→ Supplied passage:
Non-fiction – paperback; Picador; 156 pages; 2001.
I appear to be going through a bit of a phase reading essay collections (and memoirs) of late, so when I saw Lily Brett’s New York in a second-hand store I couldn’t resist buying it.
Brett was born in Germany but grew up in Australia where her parents, both Auschwitz survivors, had fled as refugees after the war. She moved to New York in 1989 and is married to the British-born Australian artist David Rankin. She began her career as a rock journalist (she fictionalised this experience in her semi-autobiographical novel Lola Bensky, which I read last year and really loved) but is now better known as a fiction writer, essayist and poet.
This collection, published in 2001, comprises 52 short articles, no longer than three pages apiece, which are largely about what it is like to live in New York, though she does tackle other subjects as varied as dress sizes, matchmaking, motherhood and her frustration at being unable to buy non-fat yoghurt in Germany.

→ Supplied information:

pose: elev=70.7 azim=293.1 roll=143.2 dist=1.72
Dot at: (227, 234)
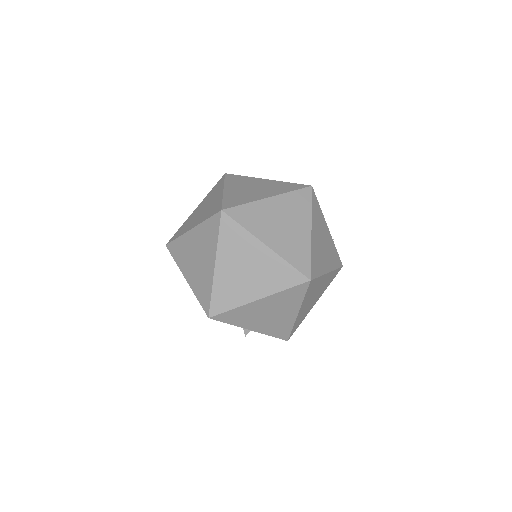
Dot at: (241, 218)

→ Directions for this task: According to the book review, how many articles make up Lily Brett's New York?

→ Written answer: 52 short articles, each no longer than three pages.